Supplied data =
============
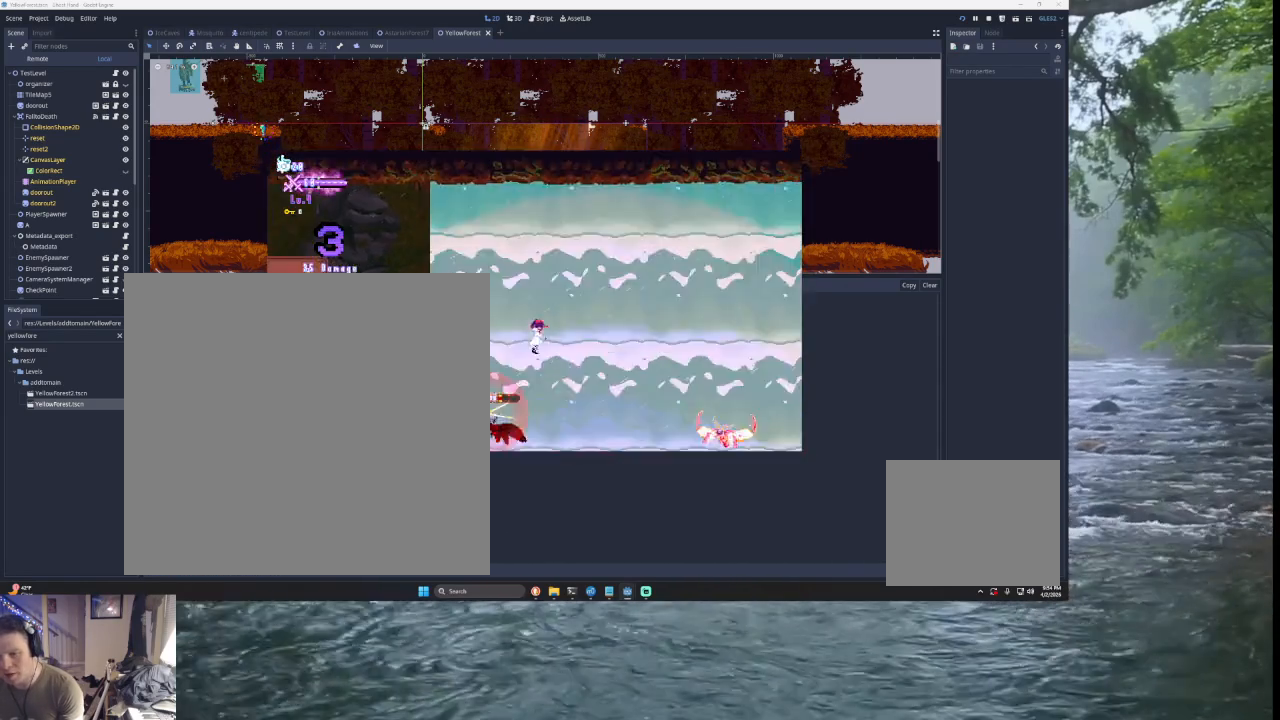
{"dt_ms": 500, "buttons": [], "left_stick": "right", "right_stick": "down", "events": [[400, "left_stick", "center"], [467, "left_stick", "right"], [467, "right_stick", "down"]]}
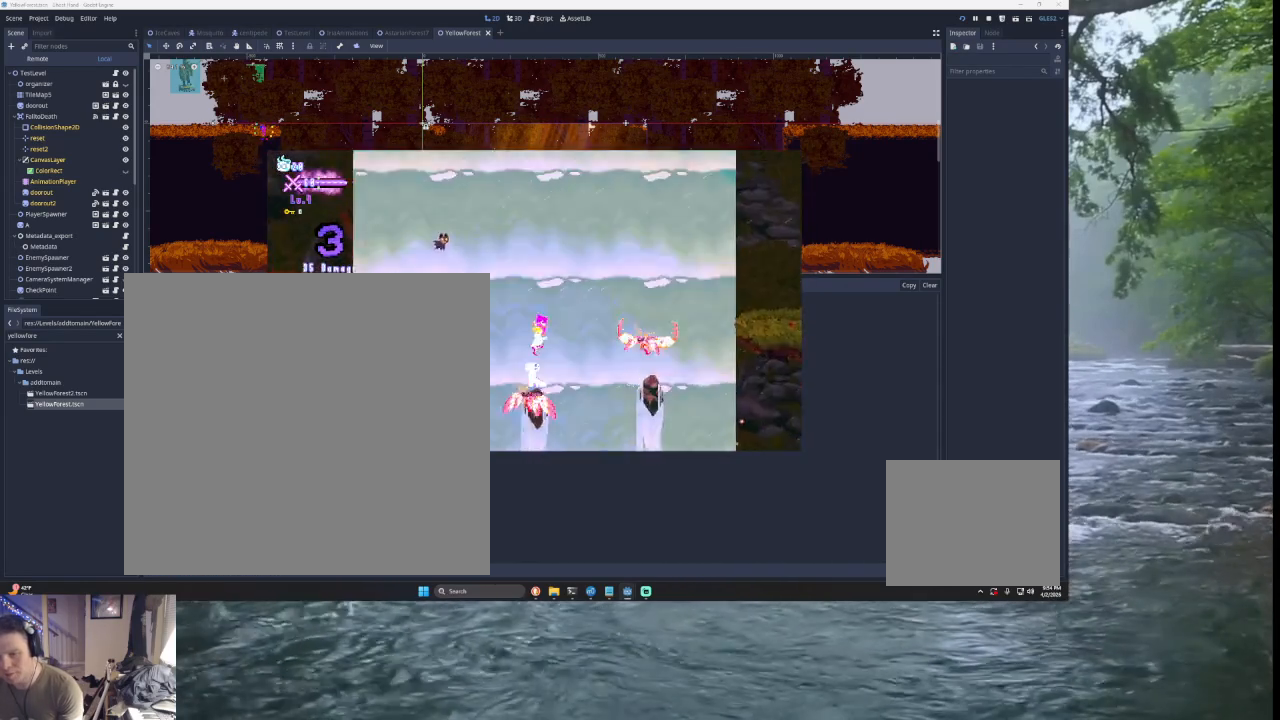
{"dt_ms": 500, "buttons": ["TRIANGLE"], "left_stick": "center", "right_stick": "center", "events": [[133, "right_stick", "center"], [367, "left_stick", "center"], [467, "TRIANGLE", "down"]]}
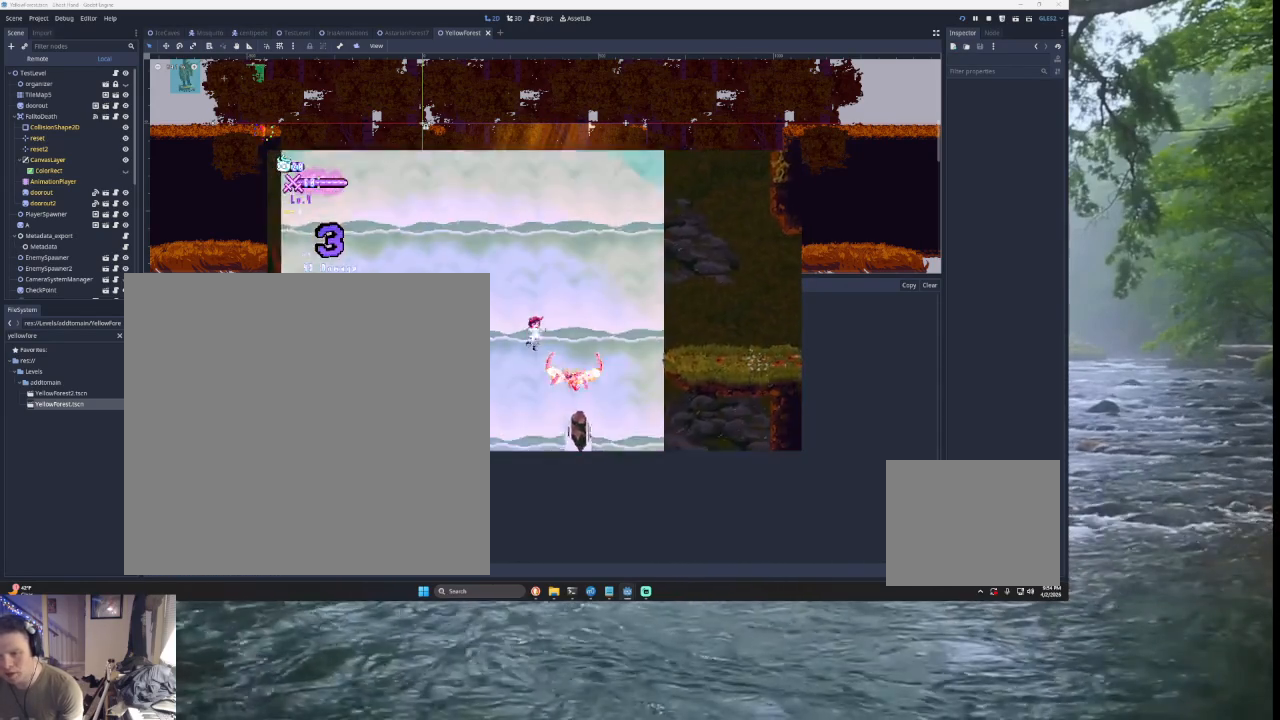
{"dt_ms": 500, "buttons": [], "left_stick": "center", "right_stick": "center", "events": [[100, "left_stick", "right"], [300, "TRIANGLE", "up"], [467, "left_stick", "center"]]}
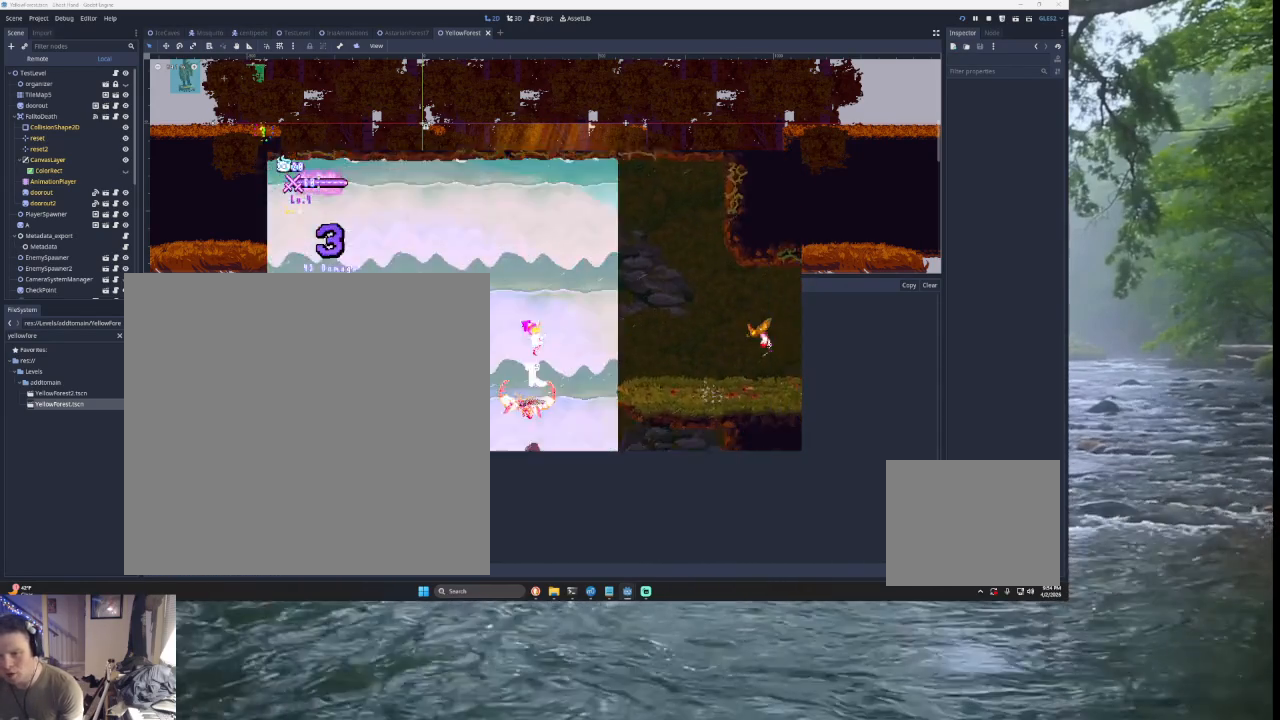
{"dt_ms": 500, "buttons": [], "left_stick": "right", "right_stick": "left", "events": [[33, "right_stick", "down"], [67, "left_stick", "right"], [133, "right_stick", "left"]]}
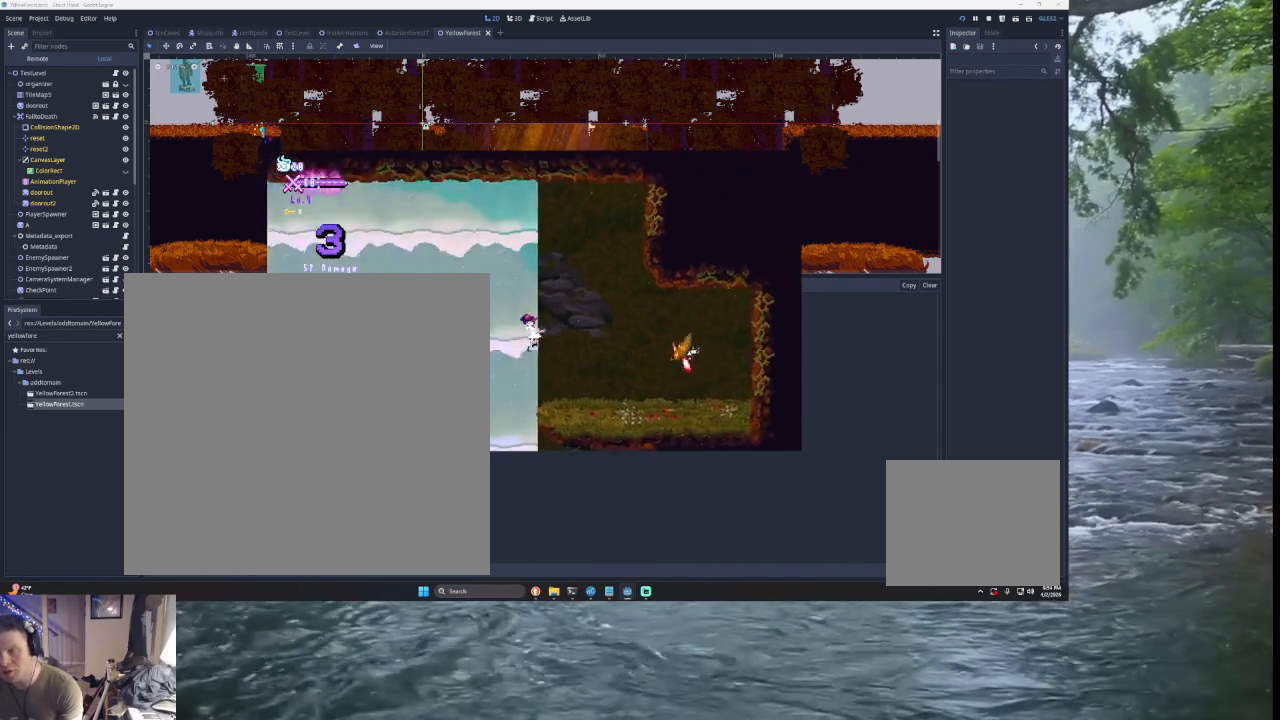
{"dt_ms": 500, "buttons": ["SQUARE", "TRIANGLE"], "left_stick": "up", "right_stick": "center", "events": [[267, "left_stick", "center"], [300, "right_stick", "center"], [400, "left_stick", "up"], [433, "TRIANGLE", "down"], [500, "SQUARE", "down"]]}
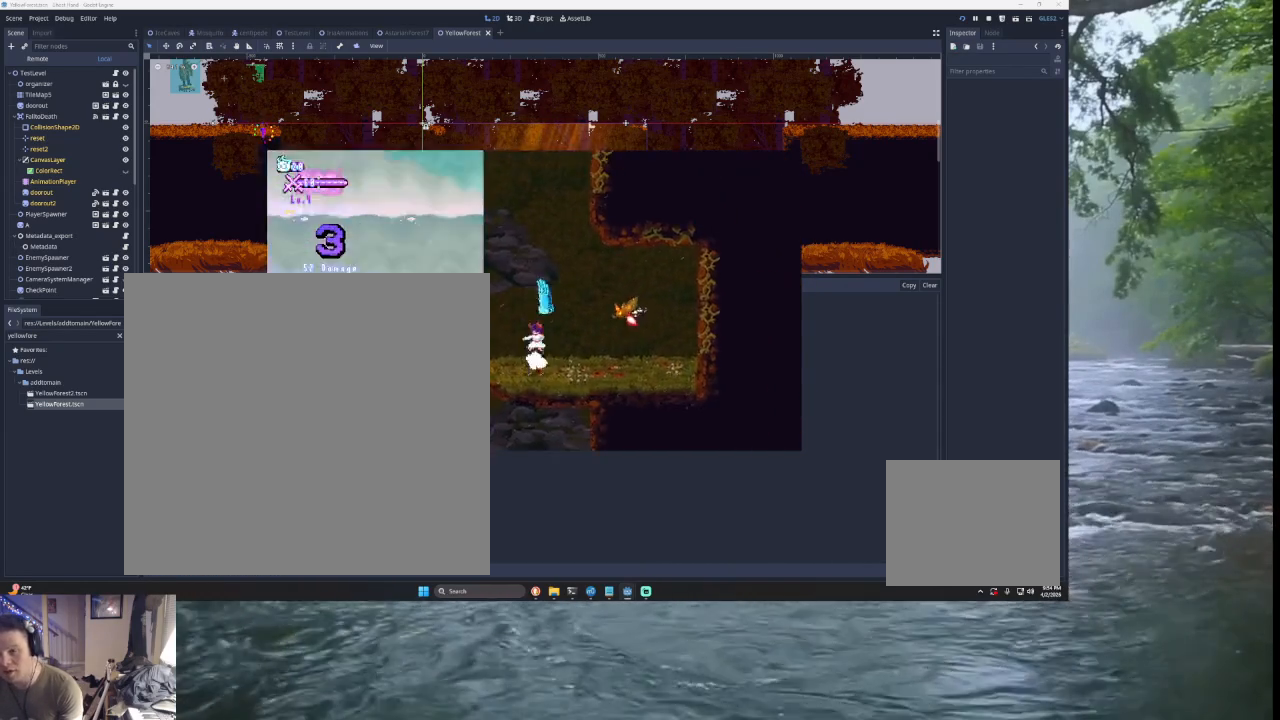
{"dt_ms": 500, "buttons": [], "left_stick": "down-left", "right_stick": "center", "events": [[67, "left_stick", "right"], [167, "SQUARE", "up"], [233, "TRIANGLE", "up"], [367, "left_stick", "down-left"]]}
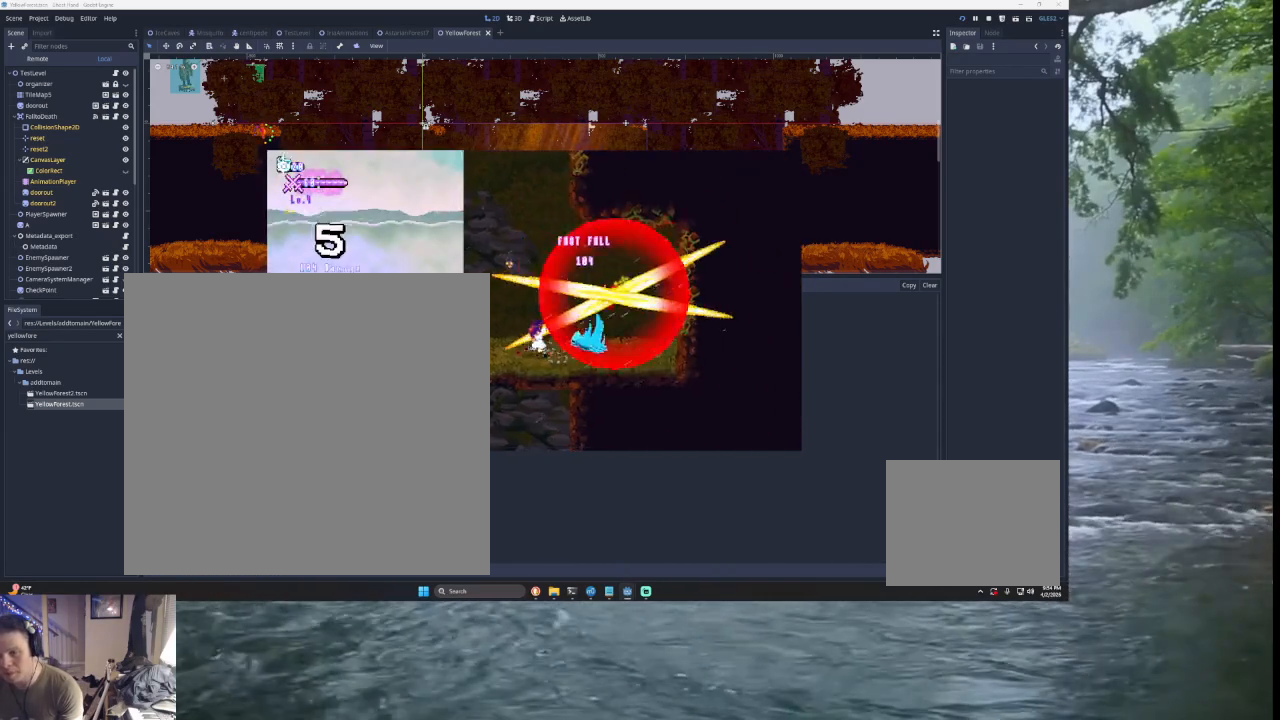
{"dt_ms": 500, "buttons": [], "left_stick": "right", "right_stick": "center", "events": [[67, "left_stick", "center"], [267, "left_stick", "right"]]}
============
Goal of the exercise = Only the number is needed. Say how many lines of the entries contain "SQUARE".

Written response = 2